Linda A. Dokas, Ph.D.: Laboratory Research Program
My laboratory uses biochemical techniques to investigate intracellular signaling mechanisms and their role in the pathogenesis of Alzheimer's Disease. Less is known regarding the factors that regulate the normal metabolism of the neuronal amyloid precursor protein (APP) than of its aberrant processing to the b-amyloid peptide (Ab) in relation to the pathology of Alzheimer's disease. However, accumulation of information on the former would not only be of interest for the study of the basic regulatory mechanisms that govern APP function, but could also be of therapeutic value since the normal and aberrant pathways through which the APP is processed are inter-related. Therefore, my laboratory is interested in the characterization of biochemical mechanisms that regulate APP secretion, with an emphasis on the presynaptic pool of the APP. Two general questions are being considered: 1.) What is the functional significance of presynaptic APP secretion? 2.) What specific aspects of neurotransmitter receptor-mediated APP secretion can be identified as potential therapeutic targets?

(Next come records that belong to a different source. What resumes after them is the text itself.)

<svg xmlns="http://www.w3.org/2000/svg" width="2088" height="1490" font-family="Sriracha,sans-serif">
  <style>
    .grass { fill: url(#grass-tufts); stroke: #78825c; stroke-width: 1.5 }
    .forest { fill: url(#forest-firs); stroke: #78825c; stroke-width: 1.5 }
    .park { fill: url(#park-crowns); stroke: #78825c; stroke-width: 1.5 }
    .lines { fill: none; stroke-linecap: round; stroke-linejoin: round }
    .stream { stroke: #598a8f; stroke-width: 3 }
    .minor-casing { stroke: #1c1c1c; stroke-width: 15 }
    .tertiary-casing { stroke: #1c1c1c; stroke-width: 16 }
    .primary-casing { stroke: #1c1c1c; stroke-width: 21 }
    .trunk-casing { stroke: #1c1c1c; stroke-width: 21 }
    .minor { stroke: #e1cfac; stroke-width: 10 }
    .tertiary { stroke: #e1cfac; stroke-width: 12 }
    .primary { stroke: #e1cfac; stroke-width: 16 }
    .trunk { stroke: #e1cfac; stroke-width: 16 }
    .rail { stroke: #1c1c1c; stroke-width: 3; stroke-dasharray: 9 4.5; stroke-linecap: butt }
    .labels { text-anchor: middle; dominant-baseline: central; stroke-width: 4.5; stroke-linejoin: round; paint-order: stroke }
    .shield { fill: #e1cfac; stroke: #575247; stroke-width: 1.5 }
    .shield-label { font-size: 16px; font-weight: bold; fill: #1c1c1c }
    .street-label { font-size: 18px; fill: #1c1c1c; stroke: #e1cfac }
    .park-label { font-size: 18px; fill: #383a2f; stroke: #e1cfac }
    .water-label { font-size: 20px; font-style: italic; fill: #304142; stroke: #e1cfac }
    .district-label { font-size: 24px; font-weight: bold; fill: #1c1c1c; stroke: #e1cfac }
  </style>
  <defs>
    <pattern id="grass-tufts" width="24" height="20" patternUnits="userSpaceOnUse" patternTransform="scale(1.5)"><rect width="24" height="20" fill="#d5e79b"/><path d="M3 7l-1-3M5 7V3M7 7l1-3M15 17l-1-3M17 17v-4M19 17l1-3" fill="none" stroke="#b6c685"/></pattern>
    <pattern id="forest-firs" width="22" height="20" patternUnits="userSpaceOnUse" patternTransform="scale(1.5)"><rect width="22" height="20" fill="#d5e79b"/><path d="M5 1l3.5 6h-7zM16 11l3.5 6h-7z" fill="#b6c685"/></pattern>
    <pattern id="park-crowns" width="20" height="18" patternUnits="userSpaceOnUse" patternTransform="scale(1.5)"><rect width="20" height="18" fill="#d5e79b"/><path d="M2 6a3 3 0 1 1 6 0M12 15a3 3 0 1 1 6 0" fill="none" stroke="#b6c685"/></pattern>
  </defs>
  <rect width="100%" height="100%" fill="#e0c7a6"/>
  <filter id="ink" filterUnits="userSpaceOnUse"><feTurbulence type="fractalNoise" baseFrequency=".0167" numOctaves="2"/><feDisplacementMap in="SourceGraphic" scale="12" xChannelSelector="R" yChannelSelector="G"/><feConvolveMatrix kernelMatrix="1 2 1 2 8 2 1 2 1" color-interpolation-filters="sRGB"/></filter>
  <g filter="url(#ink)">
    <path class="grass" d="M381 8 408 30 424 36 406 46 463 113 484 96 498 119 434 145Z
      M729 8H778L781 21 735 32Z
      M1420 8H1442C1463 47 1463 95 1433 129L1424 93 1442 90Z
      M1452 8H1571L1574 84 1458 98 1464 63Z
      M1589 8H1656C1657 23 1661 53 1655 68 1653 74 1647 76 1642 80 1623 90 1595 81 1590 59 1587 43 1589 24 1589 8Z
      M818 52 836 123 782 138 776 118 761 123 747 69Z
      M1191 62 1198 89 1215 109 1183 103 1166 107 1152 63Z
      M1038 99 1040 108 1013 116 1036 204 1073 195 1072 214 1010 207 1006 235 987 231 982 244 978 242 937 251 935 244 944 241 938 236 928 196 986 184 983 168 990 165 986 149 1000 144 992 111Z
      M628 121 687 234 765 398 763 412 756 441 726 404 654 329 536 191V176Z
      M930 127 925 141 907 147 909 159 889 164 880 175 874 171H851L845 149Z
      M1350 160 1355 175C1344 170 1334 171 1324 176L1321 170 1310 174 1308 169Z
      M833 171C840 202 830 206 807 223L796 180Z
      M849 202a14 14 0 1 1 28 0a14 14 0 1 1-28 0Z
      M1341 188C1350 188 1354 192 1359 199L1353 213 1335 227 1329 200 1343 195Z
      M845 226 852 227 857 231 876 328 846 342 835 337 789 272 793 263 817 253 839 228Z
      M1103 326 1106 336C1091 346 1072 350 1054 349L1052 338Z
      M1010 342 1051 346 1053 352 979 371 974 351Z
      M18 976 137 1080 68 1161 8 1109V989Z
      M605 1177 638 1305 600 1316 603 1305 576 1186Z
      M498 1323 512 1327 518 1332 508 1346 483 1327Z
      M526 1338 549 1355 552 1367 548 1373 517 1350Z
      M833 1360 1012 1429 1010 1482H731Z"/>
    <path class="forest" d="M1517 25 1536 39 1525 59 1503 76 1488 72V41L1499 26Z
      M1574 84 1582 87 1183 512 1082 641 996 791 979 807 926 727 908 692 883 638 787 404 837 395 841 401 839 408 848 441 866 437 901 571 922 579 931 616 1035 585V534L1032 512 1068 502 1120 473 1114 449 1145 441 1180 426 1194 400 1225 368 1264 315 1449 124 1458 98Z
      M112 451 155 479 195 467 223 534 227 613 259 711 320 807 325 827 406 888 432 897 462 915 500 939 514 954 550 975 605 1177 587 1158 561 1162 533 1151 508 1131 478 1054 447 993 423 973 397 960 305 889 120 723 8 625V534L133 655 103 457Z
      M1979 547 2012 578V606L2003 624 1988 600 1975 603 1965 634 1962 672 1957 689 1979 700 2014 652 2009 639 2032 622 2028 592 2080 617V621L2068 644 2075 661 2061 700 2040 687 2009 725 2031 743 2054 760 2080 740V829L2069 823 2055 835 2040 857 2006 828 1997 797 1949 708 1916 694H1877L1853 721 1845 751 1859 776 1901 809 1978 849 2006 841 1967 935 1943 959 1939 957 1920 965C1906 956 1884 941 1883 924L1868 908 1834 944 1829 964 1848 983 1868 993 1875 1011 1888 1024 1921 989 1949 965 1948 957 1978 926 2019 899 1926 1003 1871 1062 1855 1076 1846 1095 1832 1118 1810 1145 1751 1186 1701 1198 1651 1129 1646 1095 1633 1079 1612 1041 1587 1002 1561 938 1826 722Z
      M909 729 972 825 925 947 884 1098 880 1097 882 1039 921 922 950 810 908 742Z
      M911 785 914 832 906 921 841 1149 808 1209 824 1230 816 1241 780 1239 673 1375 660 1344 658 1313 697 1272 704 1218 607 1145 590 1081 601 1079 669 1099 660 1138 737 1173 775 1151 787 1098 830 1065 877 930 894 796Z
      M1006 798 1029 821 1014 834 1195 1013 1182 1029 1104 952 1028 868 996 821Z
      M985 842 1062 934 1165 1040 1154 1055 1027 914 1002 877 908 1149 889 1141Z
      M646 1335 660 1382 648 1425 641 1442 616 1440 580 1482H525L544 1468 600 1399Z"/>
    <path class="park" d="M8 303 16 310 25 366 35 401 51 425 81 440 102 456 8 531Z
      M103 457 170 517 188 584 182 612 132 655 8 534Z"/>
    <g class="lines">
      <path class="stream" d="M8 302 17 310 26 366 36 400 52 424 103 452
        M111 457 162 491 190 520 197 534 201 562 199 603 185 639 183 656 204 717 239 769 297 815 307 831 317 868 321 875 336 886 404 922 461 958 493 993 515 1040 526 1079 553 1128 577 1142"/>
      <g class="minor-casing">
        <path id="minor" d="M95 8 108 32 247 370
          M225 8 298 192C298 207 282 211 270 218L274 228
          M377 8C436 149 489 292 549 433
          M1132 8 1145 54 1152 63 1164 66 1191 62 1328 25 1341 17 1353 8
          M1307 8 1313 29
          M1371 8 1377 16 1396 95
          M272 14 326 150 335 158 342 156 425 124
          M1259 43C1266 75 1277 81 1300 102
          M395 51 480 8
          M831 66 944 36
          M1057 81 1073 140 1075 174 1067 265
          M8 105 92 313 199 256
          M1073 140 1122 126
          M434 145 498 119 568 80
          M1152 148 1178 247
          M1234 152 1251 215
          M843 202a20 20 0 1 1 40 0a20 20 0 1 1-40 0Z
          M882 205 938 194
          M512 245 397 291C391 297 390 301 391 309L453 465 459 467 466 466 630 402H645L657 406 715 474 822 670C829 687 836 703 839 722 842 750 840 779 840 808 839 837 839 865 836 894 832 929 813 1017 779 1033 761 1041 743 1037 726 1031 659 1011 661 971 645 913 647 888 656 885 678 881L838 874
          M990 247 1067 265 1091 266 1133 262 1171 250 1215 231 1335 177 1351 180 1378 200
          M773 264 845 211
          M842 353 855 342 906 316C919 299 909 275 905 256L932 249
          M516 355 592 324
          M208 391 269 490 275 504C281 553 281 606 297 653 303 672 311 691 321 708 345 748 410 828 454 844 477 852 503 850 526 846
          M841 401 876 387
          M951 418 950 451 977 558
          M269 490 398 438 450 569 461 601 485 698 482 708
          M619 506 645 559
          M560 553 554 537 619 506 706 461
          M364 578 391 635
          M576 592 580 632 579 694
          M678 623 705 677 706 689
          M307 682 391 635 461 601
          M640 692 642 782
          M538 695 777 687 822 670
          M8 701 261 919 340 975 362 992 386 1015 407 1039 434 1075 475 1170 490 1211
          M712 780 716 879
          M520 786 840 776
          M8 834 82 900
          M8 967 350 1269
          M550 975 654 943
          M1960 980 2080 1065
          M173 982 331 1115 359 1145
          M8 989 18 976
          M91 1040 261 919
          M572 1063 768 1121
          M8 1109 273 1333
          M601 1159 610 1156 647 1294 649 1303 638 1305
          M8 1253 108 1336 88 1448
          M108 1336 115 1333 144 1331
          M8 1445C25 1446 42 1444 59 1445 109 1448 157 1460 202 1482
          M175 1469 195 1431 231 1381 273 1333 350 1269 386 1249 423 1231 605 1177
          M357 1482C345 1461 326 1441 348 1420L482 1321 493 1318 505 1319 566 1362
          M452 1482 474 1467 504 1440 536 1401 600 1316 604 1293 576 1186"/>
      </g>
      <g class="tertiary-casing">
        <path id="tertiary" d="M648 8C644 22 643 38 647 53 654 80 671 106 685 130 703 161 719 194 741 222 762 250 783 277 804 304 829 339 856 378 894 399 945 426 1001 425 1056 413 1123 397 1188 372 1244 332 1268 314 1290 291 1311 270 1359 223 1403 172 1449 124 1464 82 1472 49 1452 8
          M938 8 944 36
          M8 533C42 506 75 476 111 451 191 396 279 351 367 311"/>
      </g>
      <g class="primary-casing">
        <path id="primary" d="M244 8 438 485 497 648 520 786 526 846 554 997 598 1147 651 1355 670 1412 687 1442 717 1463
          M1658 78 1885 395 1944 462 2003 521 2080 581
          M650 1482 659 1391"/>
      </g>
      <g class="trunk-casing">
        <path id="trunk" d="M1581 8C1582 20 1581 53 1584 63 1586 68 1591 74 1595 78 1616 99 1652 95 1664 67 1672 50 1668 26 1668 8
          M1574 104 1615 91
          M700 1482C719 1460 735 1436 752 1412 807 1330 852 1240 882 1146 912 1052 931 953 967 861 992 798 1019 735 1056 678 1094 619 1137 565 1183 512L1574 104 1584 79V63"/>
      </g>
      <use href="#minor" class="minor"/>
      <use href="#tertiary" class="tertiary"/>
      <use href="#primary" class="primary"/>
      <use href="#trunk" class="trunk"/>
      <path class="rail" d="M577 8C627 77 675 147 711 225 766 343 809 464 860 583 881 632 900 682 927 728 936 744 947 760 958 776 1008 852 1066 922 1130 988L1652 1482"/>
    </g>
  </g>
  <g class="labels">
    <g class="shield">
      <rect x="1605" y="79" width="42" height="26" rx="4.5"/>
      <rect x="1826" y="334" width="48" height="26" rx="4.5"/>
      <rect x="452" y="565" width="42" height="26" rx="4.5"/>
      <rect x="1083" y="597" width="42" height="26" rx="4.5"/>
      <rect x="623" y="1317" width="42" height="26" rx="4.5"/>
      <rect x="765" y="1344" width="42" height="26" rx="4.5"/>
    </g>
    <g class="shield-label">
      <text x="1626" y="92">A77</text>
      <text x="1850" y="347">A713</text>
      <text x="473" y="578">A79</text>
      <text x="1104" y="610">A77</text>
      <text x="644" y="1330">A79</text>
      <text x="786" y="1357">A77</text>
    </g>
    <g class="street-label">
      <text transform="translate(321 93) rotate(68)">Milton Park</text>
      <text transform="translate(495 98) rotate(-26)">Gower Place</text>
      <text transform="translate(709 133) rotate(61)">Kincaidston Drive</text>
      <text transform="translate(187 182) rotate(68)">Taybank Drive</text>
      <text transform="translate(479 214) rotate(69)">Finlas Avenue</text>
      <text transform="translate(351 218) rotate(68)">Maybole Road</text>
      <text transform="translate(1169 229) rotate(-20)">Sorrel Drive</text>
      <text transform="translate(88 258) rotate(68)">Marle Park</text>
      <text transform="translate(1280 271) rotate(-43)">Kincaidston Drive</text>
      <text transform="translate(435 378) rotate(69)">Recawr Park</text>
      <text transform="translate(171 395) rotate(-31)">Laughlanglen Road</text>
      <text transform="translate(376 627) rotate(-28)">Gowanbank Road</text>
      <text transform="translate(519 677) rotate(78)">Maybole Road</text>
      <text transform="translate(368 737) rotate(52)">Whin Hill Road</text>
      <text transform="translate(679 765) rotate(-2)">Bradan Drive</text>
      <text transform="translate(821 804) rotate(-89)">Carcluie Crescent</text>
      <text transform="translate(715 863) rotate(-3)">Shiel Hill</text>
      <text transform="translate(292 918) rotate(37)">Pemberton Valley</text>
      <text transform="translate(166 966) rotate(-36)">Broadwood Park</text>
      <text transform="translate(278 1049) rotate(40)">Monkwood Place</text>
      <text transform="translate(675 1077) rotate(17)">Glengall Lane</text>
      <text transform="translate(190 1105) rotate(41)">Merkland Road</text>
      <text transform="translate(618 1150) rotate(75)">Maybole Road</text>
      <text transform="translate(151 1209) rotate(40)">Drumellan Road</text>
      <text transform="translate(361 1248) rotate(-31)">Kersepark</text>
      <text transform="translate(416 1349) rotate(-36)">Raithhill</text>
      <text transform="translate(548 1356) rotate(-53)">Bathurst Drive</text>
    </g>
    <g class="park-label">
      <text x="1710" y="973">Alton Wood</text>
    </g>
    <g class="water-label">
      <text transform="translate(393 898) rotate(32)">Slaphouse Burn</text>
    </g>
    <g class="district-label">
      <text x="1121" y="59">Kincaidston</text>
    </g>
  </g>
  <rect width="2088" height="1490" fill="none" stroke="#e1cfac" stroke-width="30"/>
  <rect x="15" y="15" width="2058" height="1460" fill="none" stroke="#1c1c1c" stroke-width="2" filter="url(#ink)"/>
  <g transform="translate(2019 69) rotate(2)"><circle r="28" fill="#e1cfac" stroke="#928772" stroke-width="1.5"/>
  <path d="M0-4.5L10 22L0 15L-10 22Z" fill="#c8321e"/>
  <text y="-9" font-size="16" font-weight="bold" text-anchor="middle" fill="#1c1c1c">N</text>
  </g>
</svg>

A second major research interest is on the regulation of protein expression in the brain by glucocorticoid hormones in relation to two significant findings from my laboratory. Previously, we have found that elevation of plasma glucocorticoid levels in the rat, whether by administration of exogenous steroid or ACTH or by stress, will increase the synthesis of an oligodendrocytic protein, glycerol phosphate dehydrogenase (GPDH), in thehippocampus. Current efforts are directed toward analysis of the functional significance of this steroid-mediated effect. We are examining the possibility that GPDH induction is an adaptation to hyper-osmotic stress and that the induction is mediated by a mitogen-activated protein kinase (MAPK) pathway as it is in other experimental systems. Secondly, we have found that glucocorticoid-mediated effects on protein expression are specific for the conditions under which proteins are synthesized. For example, when brain slices are prepared from control and steroid-treated rats and incubated under physiological conditions, the most prominent steroid-mediated effect is the increased synthesis of GPDH. However, slices incubated under heat shock conditions demonstrate a different pattern of protein synthesis and , in response to steroid treatment, decreased synthesis of two unidentified hippocampal proteins and increased synthesis of the small heat shock protein, HSP27, in the cerebellum. Slices incubated under ischemic conditions show yet a third pattern of overall and steroid-determined protein synthesis. Thus, it appears that cellular insults elicit specific responses in the form of patterns of protein synthesis in the brain. One goal of my research is to understand the functional significance of the ability of glucocorticoid hormones to modulate these stimulus-specific patterns of protein synthesis. Julie Niswander is a Ph.D. student in the Cellular and Molecular Neurobiology program in my laboratory. She has a B.S. in Zoology from Miami University (1997). Her current research project concerns the regulation of MAPK pathways in the brain in relation to stress and aging.